機内が暇で暇でしょうがない。
時差の存在を忘れていて、想定よりも1時間機内にいる時間が伸びた。あと10分で着くはずだったのに、70分になったのは辛い。
こうやってものを書くのが一つの暇つぶしだ。書くのが義務になると疲れちゃうのでほどほどにする。この文章もとりあえず書いているがあげるかどうかは分からない。
もう一つの暇つぶしは読書だ。
「なんの本を読むか、そもそも本を読むか」は旅行を計画するにあたって一つの論点だった。

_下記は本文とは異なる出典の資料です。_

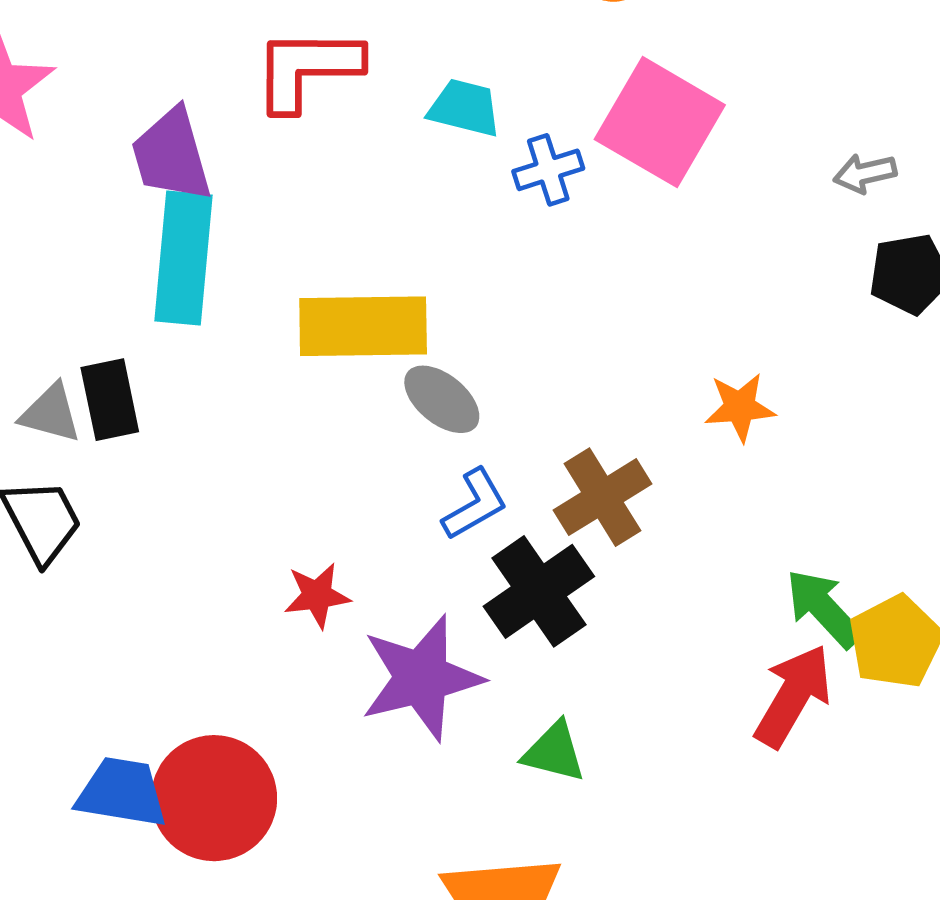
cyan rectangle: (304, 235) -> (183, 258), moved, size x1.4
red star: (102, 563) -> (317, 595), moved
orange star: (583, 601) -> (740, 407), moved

せっかくの長期のバックパック的な旅行なのだから、深夜特急よろしく難しい漢詩の本でも持って行こうかとか、いや逆に本を読むようなインプットではなくひたすら何かを考える時間にした方がいいのでは、と色々いったりきたり考えた。
結局iPadを持ってきたのであとからどうにでもなる話にはなったのだが、1冊これと決めた作品が偶然できた。
司馬遼太郎の『竜馬がゆく』である。
以前から目をつけていたとかそういった類では全くなく、旅行前日に決めた。縁を感じたのだ。退職の日、送別の言葉を会社の上司から頂いた。
その中のひとつ、歴史好きな上司から「坂本龍馬のような気概を感じていました」という言葉をもらった。歴史には詳しく無いが、とても誇らしくまた記憶に残るお言葉だった。

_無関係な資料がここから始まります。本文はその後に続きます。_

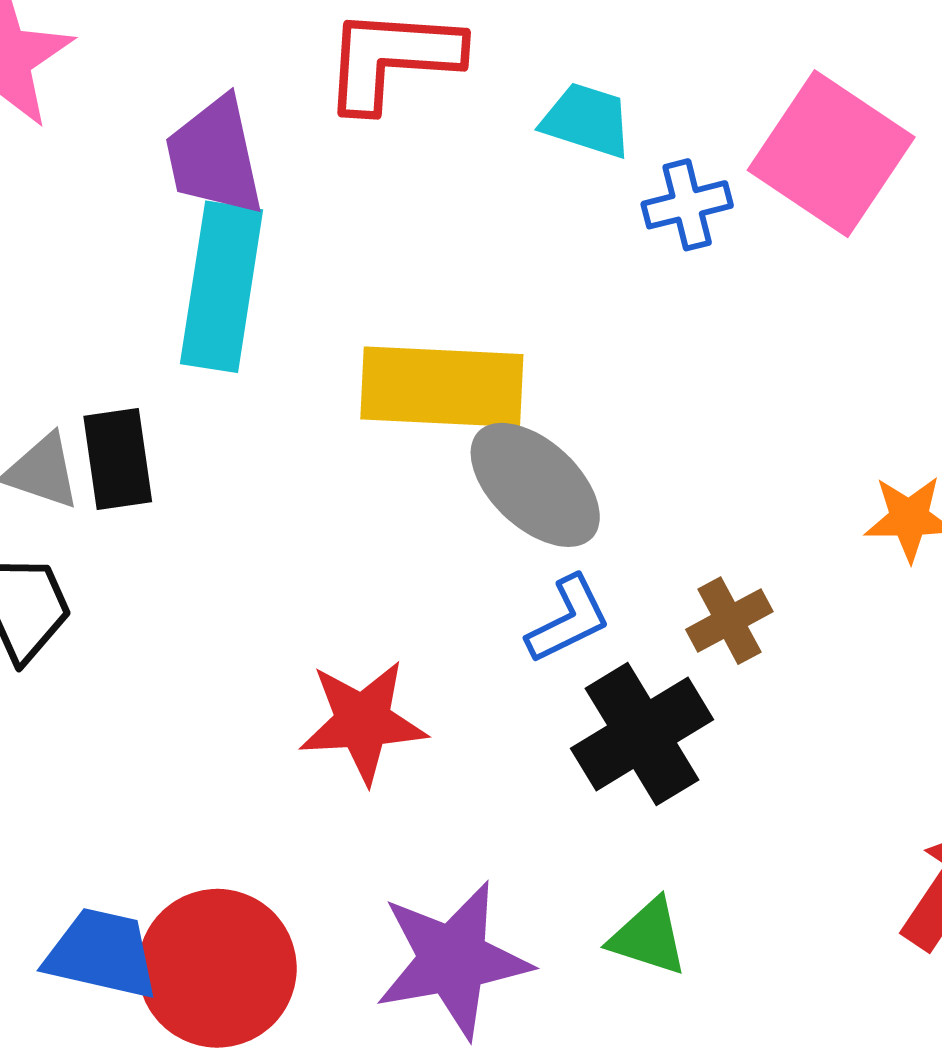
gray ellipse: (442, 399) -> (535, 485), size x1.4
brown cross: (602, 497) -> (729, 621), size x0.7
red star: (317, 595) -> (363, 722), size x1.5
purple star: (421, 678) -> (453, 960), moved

江戸と明治の境目に生き世界を見つめた竜馬と、転職の合間に海外旅行に行く自分。太平洋と実家の風呂くらいのスケールの違いはあるものの、ちょっとした符号を感じて旅のお供本とした。
思えばこの旅も、会社の上司(竜馬とは別だが)に深夜特急を勧められたことが行くきっかけとなった。縁に乗るのが上手いなと思った。